Los habitantes de las islas del Pacífico deberían inspirarnos a apreciar lo que es posible y lo mucho que podemos aprender estando en tierra firme. Pero no debemos sentirnos intimidados por sus habilidades. En las ya clásicas palabras del legendario aborigen australiano y conservacionista Harold Lindsey: «No penséis que los nativos poseen poderes negados al hombre civilizado».7

No solo somos capaces de emular los métodos tradicionales, sino que podemos combinar esos conocimientos con la ciencia, conocimientos, experiencia y sabiduría más recientes. Ian Proctor, un estratega naval enormemente respetado que ha ayudado a equipos a ganar los premios más importantes del mundo, declaró que muchas carreras de vela se ganaban mucho antes de que nadie pusiera un pie en el barco.8 ¿Cómo? Leyendo las señales en el agua.


En las páginas siguientes he condensando los ejemplos del comportamiento del agua que creo que vale la pena observar. He seleccionado mis favoritos de entre una larga lista confeccionada durante años. Estas son las joyas que creo que sintetizan todo lo que es interesante y útil. Sin embargo, para ofreceros la mejor oportunidad de disfrutar este arte, hay dos obstáculos que debemos superar.

El primero es la manera en que los historiadores naturales han dividido el agua en sus reinos: se supone que estanques, ríos, lagos y mares son muy diferentes los unos de los otros. Si te centras exclusivamente en los animales y las plantas, es una aproximación bastante sensata: hay muy pocas criaturas o plantas que puedan encontrarse tanto en un lago de agua dulce como en el mar, aunque solo los separen unos pocos cientos de metros. A pesar de eso, el agua no respeta demasiado esos límites, y podemos aprender muchísimo sobre lo que sucede en el océano más grande del mundo mirando el estanque de un pueblecito. Así que, sea cual sea tu masa de agua preferida, las cosas que verás no estarán, y no pueden estar, restringidas a ningún capítulo en particular.

En segundo lugar, el estudio de las señales del agua no encaja a la perfección en un enfoque impaciente, con casillas de verificación. El agua no se mueve a tu antojo. Si encuentras una señal que te guste en este libro y vas a buscarla, quizá la encuentres al primer intento, pero lo más probable es que aparezca en el momento que sea, siempre que conserves la curiosidad suficiente como para continuar buscándola. Esto significa que el mejor enfoque es concebir este arte en su conjunto. Este libro está estructurado de tal manera que te permita embarcarte en una búsqueda para conocer todas las señales mientras seas consciente de que cada una es una pieza de un puzle mayor. Te preparará no solo para identificar señales individuales, sino también para conocer el agua en todos sus modos y bajo cualquier apariencia.
######
TAREAS:
1. Contesta estas preguntas sobre el fragmento de las señales del agua:
(a) ¿Quién dijo «No penséis que los nativos poseen poderes negados al hombre civilizado»?
(b) Según Ian Proctor, ¿cuándo se ganaban muchas carreras de vela?
(c) ¿Qué masas de agua se supone que son muy diferentes entre sí?
2. Indica si cada afirmación coincide con el fragmento de las señales del agua y cita las palabras que lo deciden:
(a) Quien escribe eligió sus ejemplos favoritos de una larga lista hecha durante años.
(b) Muchas criaturas y plantas viven tanto en lagos de agua dulce como en el mar.
(c) El agua se mueve a voluntad de quien la observa.
3. Convierte en una lista breve el párrafo del fragmento de las señales del agua que empieza «En segundo lugar, el estudio» y conserva sus datos principales.
Los ítems no hacen falta para resolver ninguna tarea.

DATOS PROPORCIONADOS:
######
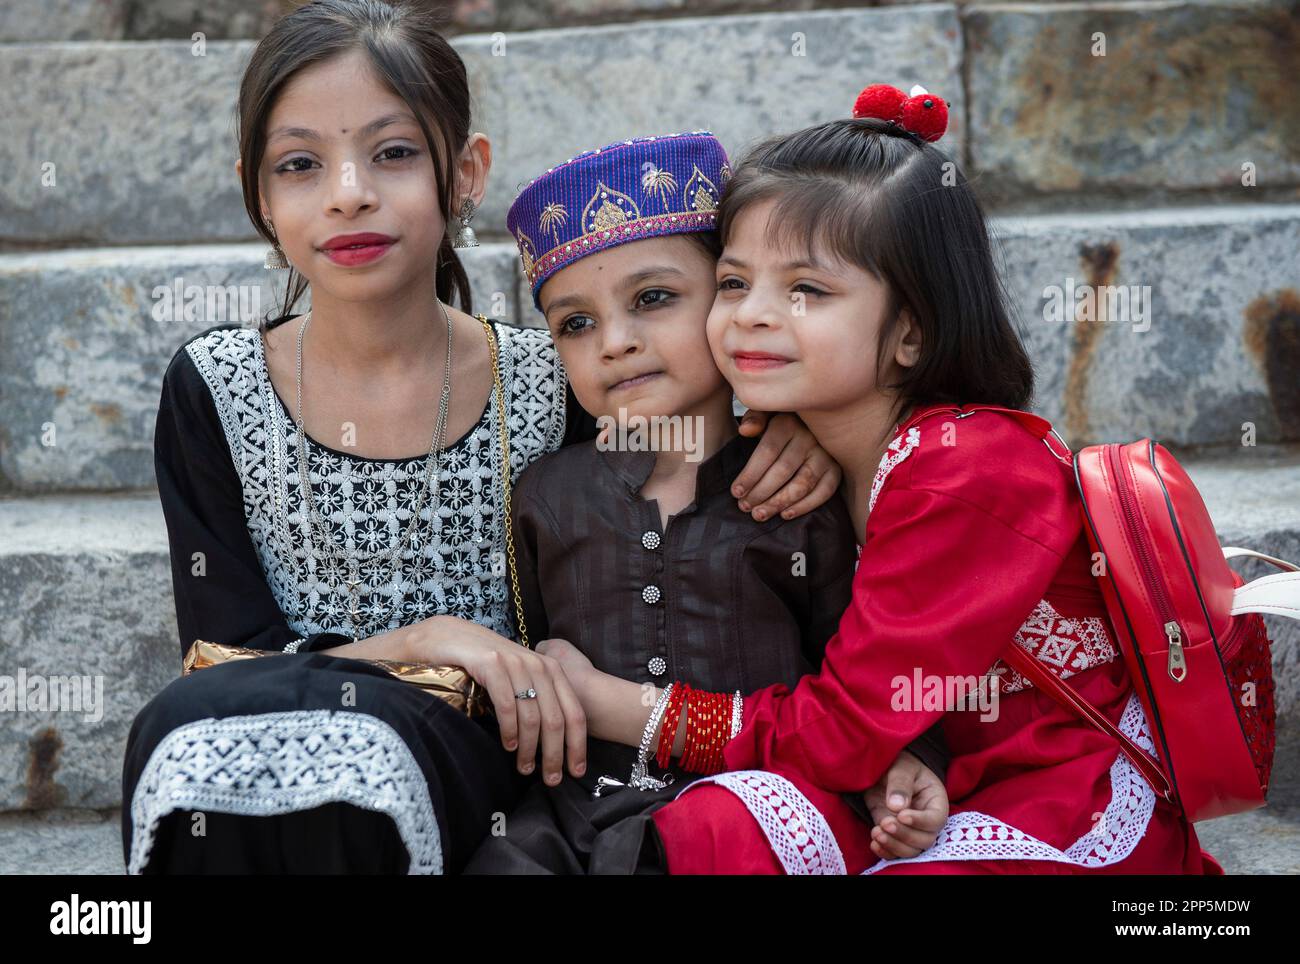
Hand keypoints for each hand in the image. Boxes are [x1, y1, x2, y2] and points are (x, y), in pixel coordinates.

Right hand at [408, 617, 586, 785]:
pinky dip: (510, 729)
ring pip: (532, 716)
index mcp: (552, 670)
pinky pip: (508, 705)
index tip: (576, 771)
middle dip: (555, 755)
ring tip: (524, 767)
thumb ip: (537, 699)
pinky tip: (508, 745)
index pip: (574, 713)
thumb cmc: (488, 664)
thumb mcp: (520, 678)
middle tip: (550, 779)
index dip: (577, 745)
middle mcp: (539, 665)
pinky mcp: (492, 664)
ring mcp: (516, 664)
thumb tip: (551, 742)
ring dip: (530, 749)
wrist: (453, 637)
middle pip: (556, 720)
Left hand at [733, 411, 840, 521]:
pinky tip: (784, 514)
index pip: (767, 452)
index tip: (736, 492)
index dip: (750, 475)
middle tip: (745, 507)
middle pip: (782, 471)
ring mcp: (826, 455)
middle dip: (760, 493)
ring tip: (760, 514)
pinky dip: (804, 506)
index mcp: (788, 423)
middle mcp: (810, 437)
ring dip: (779, 503)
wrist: (814, 423)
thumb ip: (755, 419)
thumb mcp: (767, 412)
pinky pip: (823, 492)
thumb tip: (745, 430)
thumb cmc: (781, 422)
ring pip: (801, 484)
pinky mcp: (836, 470)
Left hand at [863, 750, 948, 859]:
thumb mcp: (902, 766)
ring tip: (876, 833)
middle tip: (885, 823)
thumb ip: (900, 783)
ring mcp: (911, 830)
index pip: (936, 819)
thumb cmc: (899, 764)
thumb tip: (897, 806)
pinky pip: (896, 852)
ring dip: (894, 846)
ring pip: (911, 850)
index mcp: (936, 801)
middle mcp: (927, 820)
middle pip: (925, 839)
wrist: (884, 770)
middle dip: (904, 835)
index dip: (920, 821)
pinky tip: (874, 843)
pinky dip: (885, 852)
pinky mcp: (895, 835)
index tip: (901, 815)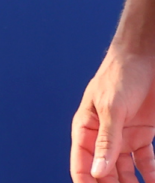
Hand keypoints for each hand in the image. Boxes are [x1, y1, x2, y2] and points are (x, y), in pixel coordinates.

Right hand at [72, 46, 154, 182]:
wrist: (144, 58)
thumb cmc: (120, 75)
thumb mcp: (111, 108)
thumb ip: (106, 141)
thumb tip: (98, 171)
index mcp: (85, 128)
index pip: (81, 164)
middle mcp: (103, 136)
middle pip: (104, 172)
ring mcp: (123, 137)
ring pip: (126, 172)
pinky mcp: (142, 135)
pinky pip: (146, 163)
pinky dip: (151, 175)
######
RESPUESTAS NUMERADAS:
1.
(a) Harold Lindsey, el legendario aborigen australiano y conservacionista.
(b) Mucho antes de que nadie pusiera un pie en el barco.
(c) Los estanques, los ríos, los lagos y los mares.

2.
(a) Sí: «He seleccionado mis favoritos de entre una larga lista confeccionada durante años.»
(b) No: «hay muy pocas criaturas o plantas que puedan encontrarse tanto en un lago de agua dulce como en el mar»
(c) No: «El agua no se mueve a tu antojo.»

3.
- El estudio de las señales del agua no encaja en un enfoque impaciente de casillas de verificación.
- El agua no se mueve a voluntad de quien la observa.
- Una señal buscada puede aparecer al primer intento. Lo más probable es que surja en cualquier momento, siempre que se conserve la curiosidad para seguir buscándola.
- Por eso el mejor enfoque es concebir este arte en su conjunto.
- El libro está estructurado para buscar todas las señales. Cada una se entiende como pieza de un puzle mayor.
- Prepara para identificar señales individuales y para conocer el agua en todos sus modos y bajo cualquier apariencia.